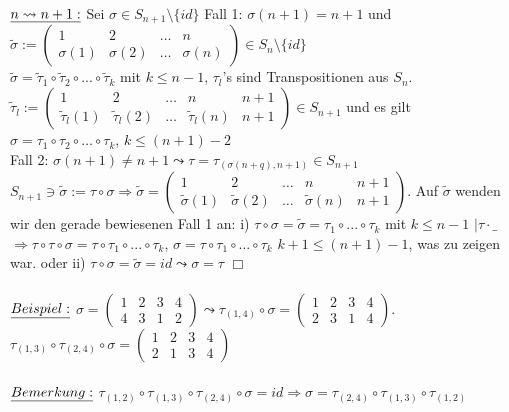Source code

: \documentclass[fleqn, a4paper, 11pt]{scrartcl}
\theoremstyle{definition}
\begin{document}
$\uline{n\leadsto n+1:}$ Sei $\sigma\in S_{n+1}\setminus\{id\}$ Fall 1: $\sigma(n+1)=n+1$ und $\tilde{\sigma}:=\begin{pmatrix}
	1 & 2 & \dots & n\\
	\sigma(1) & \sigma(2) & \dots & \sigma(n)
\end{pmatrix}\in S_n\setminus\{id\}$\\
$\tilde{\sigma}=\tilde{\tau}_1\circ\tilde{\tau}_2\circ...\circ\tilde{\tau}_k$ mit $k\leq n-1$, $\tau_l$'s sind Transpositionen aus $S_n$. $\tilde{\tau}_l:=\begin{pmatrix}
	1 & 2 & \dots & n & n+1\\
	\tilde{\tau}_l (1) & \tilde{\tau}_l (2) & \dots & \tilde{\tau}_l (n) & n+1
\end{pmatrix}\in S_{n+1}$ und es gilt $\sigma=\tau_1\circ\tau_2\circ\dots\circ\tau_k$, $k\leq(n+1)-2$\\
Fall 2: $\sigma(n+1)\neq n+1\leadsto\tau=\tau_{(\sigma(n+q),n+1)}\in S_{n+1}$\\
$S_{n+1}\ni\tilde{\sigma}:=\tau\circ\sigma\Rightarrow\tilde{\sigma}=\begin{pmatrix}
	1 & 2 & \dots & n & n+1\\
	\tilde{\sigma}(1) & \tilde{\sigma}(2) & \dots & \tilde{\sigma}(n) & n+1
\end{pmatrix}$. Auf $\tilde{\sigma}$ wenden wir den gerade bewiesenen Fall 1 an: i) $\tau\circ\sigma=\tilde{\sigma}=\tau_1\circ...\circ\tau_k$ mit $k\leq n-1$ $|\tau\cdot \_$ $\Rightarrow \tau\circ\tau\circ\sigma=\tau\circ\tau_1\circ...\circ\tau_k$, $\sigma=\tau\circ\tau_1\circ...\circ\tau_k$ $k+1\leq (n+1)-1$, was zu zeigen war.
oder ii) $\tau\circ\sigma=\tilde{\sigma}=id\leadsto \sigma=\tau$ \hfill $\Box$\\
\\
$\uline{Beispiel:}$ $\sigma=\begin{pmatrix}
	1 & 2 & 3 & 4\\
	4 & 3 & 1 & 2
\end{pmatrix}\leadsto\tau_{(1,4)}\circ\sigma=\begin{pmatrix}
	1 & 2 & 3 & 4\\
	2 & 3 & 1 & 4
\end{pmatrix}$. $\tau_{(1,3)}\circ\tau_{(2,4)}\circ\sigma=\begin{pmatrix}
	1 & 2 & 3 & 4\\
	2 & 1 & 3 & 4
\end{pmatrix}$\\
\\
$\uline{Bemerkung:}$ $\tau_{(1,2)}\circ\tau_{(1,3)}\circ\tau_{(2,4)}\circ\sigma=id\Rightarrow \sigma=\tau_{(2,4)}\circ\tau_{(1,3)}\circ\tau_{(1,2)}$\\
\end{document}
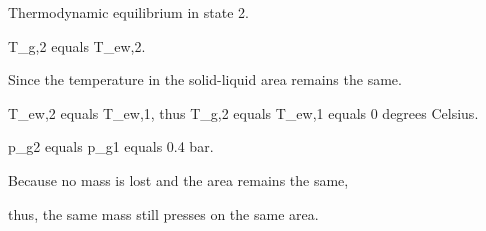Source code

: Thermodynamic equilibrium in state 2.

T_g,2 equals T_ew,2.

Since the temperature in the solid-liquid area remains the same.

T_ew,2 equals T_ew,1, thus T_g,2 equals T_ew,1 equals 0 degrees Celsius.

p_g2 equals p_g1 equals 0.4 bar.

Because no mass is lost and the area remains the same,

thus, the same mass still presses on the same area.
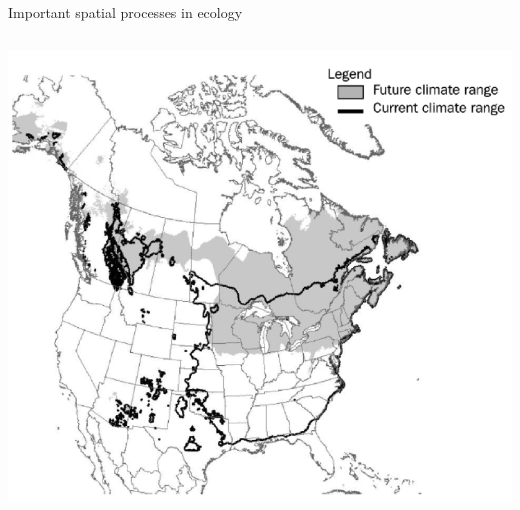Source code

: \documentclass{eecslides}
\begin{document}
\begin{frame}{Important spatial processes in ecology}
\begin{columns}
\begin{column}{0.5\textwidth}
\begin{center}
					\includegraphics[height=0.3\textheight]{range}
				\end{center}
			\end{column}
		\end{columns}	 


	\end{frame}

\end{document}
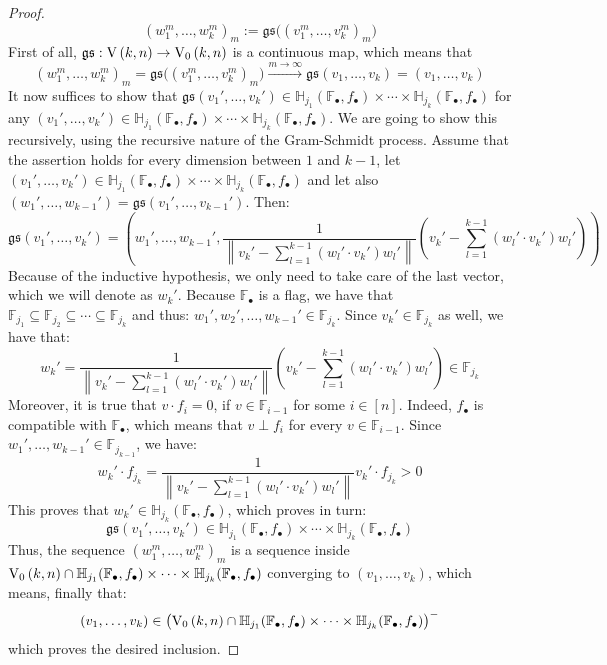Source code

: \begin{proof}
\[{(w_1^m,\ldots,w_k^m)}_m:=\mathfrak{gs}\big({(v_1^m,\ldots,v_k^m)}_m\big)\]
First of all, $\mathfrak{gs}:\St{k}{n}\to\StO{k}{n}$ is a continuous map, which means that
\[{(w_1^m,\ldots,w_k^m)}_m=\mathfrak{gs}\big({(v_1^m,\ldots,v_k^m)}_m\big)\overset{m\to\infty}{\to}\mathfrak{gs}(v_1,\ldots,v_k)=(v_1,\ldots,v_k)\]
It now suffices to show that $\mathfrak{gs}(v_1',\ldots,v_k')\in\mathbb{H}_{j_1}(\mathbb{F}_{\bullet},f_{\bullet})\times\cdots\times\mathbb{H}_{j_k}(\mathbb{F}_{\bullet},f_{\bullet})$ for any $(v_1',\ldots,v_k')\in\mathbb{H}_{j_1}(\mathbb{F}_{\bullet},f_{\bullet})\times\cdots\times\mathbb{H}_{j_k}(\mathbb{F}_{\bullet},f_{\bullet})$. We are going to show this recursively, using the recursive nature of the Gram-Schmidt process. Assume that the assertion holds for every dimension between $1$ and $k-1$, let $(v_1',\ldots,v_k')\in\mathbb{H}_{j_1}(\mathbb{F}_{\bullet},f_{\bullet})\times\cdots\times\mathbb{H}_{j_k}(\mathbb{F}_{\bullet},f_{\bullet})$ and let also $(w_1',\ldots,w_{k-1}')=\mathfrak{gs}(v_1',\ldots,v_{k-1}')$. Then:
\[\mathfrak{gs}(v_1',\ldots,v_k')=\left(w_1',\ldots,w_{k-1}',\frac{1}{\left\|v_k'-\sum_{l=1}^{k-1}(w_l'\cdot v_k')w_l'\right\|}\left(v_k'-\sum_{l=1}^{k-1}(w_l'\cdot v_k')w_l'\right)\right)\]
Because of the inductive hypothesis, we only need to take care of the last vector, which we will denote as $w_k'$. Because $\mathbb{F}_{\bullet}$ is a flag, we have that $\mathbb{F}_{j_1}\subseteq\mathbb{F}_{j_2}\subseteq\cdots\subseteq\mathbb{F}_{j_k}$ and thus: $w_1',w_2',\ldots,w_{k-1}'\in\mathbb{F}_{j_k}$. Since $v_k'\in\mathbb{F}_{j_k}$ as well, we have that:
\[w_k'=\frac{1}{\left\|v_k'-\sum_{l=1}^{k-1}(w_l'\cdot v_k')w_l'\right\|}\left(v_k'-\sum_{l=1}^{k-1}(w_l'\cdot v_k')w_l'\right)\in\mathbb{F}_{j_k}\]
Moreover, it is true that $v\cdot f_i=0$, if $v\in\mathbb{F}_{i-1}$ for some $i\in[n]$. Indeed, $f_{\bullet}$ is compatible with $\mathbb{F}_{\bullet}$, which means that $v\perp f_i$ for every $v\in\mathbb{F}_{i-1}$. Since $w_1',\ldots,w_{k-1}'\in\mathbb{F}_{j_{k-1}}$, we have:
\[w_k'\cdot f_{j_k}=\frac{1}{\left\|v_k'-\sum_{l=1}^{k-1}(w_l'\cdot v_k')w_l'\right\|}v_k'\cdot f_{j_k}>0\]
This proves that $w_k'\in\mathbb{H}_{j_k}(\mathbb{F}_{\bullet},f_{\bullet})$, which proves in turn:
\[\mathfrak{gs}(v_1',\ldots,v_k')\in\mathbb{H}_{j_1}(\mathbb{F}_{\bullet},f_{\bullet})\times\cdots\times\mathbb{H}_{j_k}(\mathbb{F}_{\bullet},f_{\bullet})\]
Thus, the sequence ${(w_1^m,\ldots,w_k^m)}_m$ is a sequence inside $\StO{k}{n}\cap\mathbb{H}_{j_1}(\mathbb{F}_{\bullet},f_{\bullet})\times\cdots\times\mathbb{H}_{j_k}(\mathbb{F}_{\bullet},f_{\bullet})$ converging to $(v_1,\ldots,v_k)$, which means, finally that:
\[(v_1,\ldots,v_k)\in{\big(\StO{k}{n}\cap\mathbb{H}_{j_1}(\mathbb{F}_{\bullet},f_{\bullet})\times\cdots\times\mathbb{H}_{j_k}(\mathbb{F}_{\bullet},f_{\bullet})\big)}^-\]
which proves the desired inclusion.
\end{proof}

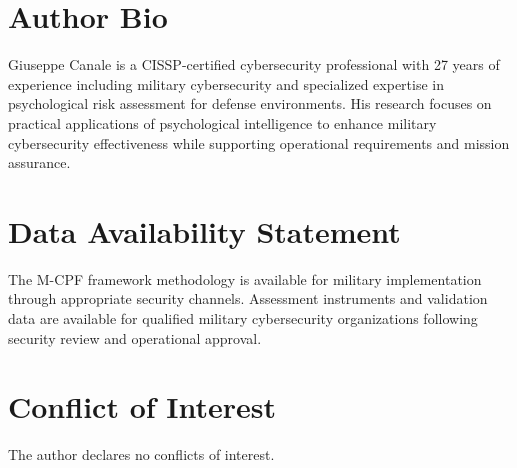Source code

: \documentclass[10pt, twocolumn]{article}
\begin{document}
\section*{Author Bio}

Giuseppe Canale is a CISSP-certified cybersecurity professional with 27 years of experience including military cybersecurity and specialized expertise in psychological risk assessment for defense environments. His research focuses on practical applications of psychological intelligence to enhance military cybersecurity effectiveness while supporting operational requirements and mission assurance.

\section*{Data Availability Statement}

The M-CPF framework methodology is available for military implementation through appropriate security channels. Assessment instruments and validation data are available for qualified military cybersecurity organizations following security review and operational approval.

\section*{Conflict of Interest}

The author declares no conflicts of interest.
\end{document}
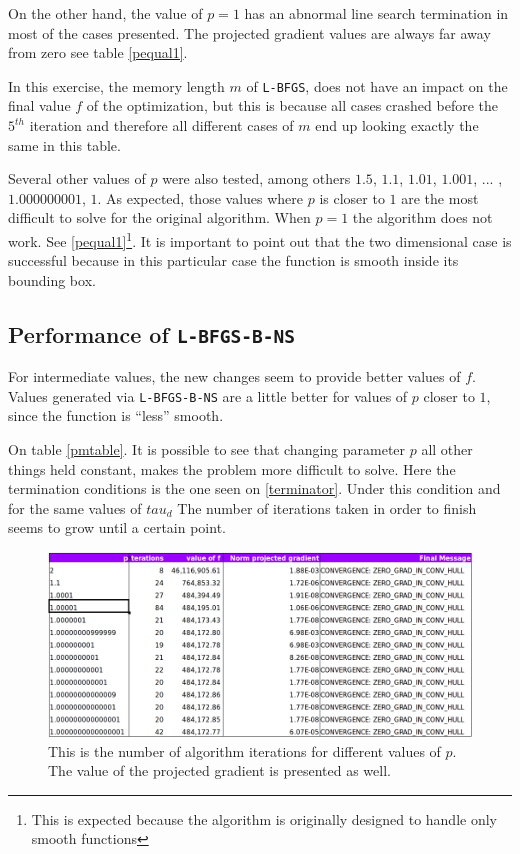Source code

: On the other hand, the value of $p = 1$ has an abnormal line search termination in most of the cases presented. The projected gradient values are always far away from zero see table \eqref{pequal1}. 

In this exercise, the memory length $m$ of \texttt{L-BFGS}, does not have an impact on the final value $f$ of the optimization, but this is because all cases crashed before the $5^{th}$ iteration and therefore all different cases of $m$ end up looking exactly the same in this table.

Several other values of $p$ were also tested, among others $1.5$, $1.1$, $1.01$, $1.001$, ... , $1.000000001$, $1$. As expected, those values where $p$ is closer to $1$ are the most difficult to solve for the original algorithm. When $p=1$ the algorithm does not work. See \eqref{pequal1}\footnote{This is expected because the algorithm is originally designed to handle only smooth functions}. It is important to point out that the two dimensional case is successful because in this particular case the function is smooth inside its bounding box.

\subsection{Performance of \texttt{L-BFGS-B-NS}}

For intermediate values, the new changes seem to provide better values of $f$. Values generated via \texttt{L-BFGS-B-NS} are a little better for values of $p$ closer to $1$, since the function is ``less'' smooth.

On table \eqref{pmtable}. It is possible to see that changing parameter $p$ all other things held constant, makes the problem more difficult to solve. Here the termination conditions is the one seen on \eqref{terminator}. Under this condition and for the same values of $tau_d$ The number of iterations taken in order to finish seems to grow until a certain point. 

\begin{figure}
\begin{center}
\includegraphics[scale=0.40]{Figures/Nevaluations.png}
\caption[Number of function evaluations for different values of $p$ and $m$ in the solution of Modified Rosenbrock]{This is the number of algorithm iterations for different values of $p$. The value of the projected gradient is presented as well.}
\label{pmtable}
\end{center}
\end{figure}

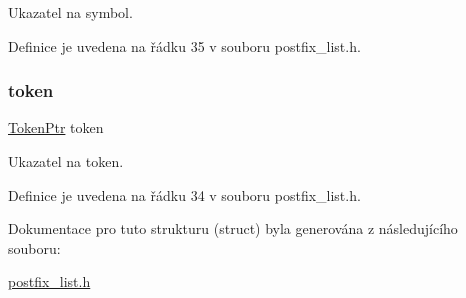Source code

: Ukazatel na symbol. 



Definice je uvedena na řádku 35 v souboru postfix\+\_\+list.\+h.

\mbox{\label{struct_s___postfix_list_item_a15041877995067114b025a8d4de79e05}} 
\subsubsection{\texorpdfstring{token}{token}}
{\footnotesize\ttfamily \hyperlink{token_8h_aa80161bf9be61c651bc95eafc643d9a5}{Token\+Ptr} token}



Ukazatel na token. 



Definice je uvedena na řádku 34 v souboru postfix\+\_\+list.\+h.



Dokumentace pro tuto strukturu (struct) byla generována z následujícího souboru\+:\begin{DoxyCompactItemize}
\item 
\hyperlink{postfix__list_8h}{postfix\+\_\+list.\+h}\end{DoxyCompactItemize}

Request:
Take the material above from its first line through the line holding "thus, the same" and set it down exactly, without the pictures.

Response:
Source code

: \documentclass[fleqn, a4paper, 11pt]{scrartcl}
\theoremstyle{definition}
\begin{document}
$\uline{n\leadsto n+1:}$ Sei $\sigma\in S_{n+1}\setminus\{id\}$ Fall 1: $\sigma(n+1)=n+1$ und $\tilde{\sigma}:=\begin{pmatrix}
	1 & 2 & \dots & n\\
	\sigma(1) & \sigma(2) & \dots & \sigma(n)
\end{pmatrix}\in S_n\setminus\{id\}$\\
$\tilde{\sigma}=\tilde{\tau}_1\circ\tilde{\tau}_2\circ...\circ\tilde{\tau}_k$ mit $k\leq n-1$, $\tau_l$'s sind Transpositionen aus $S_n$. $\tilde{\tau}_l:=\begin{pmatrix}
	1 & 2 & \dots & n & n+1\\
	\tilde{\tau}_l (1) & \tilde{\tau}_l (2) & \dots & \tilde{\tau}_l (n) & n+1
\end{pmatrix}\in S_{n+1}$ und es gilt $\sigma=\tau_1\circ\tau_2\circ\dots\circ\tau_k$, $k\leq(n+1)-2$\\
Fall 2: $\sigma(n+1)\neq n+1\leadsto\tau=\tau_{(\sigma(n+q),n+1)}\in S_{n+1}$\\
$S_{n+1}\ni\tilde{\sigma}:=\tau\circ\sigma\Rightarrow\tilde{\sigma}=\begin{pmatrix}
	1 & 2 & \dots & n & n+1\\
	\tilde{\sigma}(1) & \tilde{\sigma}(2) & \dots & \tilde{\sigma}(n) & n+1
\end{pmatrix}$. Auf $\tilde{\sigma}$ wenden wir den gerade bewiesenen Fall 1 an: i) $\tau\circ\sigma=\tilde{\sigma}=\tau_1\circ...\circ\tau_k$ mit $k\leq n-1$ $|\tau\cdot \_$ $\Rightarrow \tau\circ\tau\circ\sigma=\tau\circ\tau_1\circ...\circ\tau_k$, $\sigma=\tau\circ\tau_1\circ...\circ\tau_k$ $k+1\leq (n+1)-1$, was zu zeigen war.
oder ii) $\tau\circ\sigma=\tilde{\sigma}=id\leadsto \sigma=\tau$ \hfill $\Box$\\
\\
$\uline{Beispiel:}$ $\sigma=\begin{pmatrix}
	1 & 2 & 3 & 4\\
	4 & 3 & 1 & 2
\end{pmatrix}\leadsto\tau_{(1,4)}\circ\sigma=\begin{pmatrix}
	1 & 2 & 3 & 4\\
	2 & 3 & 1 & 4
\end{pmatrix}$. $\tau_{(1,3)}\circ\tau_{(2,4)}\circ\sigma=\begin{pmatrix}
	1 & 2 & 3 & 4\\
	2 & 1 & 3 & 4
\end{pmatrix}$\\
\\
$\uline{Bemerkung:}$ $\tau_{(1,2)}\circ\tau_{(1,3)}\circ\tau_{(2,4)}\circ\sigma=id\Rightarrow \sigma=\tau_{(2,4)}\circ\tau_{(1,3)}\circ\tau_{(1,2)}$\\
\end{document}
Source code

: Thermodynamic equilibrium in state 2.

T_g,2 equals T_ew,2.

Since the temperature in the solid-liquid area remains the same.

T_ew,2 equals T_ew,1, thus T_g,2 equals T_ew,1 equals 0 degrees Celsius.

p_g2 equals p_g1 equals 0.4 bar.

Because no mass is lost and the area remains the same,

thus, the same mass still presses on the same area.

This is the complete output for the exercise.